**TEXTO PROPUESTO**
________

El Estado, por otra parte, no está simplemente compuesto por magistrados. Calvino nunca perdió de vista al ciudadano común que no puede ser separado de los que tienen el mandato. El ciudadano ordinario tiene la primordial responsabilidad de la obediencia, aunque sus gobernantes sean malos, puesto que Dios los ha colocado en sus posiciones de autoridad. Esto significa que los ciudadanos no están solamente para obedecer las leyes, sino también para pagar los tributos y, si es preciso, luchar, al mando de los que gobiernan, para la defensa del territorio y el país. Si el que gobierna ordena algo que no es recto y justo, los ciudadanos tienen que orar para su conversión, rehusar obedecer las malas órdenes, sin importarles las consecuencias; pero nunca resistirse mediante la rebelión (Inst., IV, xx, 23 f; Ex. 22:28; Dan. 6:22 f; Hechos 23:5). Desde sus corazones tienen que reconocer que el magistrado es el instrumento de Dios.

________

**FRAGMENTOS DE DATOS**
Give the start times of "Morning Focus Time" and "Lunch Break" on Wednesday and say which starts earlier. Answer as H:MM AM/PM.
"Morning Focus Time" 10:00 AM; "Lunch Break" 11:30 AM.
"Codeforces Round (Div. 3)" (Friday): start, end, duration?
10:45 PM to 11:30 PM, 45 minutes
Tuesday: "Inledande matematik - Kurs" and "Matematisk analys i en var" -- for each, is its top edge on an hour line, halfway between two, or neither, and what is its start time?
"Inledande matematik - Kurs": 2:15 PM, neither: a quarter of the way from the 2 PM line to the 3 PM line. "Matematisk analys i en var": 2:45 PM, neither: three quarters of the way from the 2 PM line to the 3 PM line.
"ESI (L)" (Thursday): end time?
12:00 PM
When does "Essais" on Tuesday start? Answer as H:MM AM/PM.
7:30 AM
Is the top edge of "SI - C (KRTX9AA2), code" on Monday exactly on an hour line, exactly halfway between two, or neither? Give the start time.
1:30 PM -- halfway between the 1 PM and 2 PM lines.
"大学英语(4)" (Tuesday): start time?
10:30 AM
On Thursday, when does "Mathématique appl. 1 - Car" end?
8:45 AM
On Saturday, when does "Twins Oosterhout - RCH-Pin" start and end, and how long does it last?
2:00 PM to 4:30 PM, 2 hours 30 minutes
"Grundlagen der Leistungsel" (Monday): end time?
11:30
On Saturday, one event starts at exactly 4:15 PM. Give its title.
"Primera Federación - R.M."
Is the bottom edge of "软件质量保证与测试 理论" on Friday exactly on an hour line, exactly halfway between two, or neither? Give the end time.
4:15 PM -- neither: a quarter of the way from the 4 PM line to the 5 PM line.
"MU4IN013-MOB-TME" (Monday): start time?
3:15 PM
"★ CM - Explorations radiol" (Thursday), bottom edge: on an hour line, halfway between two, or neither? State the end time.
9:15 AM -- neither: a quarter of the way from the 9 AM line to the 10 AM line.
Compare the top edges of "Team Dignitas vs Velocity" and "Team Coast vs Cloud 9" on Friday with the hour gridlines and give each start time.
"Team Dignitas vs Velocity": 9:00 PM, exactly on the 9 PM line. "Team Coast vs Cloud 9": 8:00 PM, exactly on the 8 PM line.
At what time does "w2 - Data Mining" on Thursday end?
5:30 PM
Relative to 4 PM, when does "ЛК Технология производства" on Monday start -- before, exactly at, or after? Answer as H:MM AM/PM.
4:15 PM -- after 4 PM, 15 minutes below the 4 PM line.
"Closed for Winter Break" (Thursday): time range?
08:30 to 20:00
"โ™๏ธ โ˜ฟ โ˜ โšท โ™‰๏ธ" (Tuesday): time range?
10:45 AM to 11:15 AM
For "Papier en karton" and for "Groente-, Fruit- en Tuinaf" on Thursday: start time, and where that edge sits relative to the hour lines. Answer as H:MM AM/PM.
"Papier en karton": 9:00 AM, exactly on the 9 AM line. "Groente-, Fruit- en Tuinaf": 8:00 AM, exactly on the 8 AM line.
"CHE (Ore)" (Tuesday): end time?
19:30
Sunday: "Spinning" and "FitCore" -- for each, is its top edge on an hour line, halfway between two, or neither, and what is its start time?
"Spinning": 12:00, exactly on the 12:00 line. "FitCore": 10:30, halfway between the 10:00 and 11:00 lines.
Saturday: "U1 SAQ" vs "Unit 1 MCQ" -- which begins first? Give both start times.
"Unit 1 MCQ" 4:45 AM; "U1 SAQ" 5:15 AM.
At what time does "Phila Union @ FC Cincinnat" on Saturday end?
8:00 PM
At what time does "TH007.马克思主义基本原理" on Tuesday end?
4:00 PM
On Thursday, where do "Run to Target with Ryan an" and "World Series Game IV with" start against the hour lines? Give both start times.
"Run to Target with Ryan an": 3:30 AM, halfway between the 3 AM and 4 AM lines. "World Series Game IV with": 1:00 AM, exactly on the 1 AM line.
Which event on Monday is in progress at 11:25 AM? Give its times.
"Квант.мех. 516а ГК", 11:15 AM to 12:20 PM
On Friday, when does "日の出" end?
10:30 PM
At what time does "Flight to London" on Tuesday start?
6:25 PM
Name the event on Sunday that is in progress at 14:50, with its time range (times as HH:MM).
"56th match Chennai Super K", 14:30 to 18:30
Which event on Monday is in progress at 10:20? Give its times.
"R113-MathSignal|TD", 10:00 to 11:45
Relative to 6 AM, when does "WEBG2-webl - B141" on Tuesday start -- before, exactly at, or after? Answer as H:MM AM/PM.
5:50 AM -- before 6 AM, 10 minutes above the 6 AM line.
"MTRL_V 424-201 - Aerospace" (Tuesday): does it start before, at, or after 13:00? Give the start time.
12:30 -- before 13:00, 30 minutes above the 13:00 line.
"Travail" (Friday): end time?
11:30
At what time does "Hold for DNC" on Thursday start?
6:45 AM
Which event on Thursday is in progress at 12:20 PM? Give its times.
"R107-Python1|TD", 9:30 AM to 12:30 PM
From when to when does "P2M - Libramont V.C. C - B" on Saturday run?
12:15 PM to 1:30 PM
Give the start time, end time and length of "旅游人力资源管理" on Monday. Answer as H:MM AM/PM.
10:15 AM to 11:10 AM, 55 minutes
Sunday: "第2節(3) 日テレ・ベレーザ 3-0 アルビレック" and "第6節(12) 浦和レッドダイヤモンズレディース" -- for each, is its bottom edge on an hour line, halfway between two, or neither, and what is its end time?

________

**TAREA PROPUESTA**
Transcribe íntegro y sin cambios el texto sobre Calvino y el deber de obediencia de los ciudadanos. Las líneas son un material aparte, sin relación con el texto.

**RESPUESTA**
El Estado, por otra parte, no está simplemente compuesto por magistrados. Calvino nunca perdió de vista al ciudadano común que no puede ser separado de los que tienen el mandato. El ciudadano ordinario tiene la primordial responsabilidad de la obediencia, aunque sus gobernantes sean malos, puesto que Dios los ha colocado en sus posiciones de autoridad. Esto significa que los ciudadanos no están solamente para obedecer las leyes, sino también para pagar los tributos y, si es preciso, luchar, al mando de los que gobiernan, para la defensa del territorio y el país. Si el que gobierna ordena algo que no es recto y justo, los ciudadanos tienen que orar para su conversión, rehusar obedecer las malas órdenes, sin importarles las consecuencias; pero nunca resistirse mediante la rebelión (Inst., IV, xx, 23 f; Ex. 22:28; Dan. 6:22 f; Hechos 23:5). Desde sus corazones tienen que reconocer que el magistrado es el instrumento de Dios.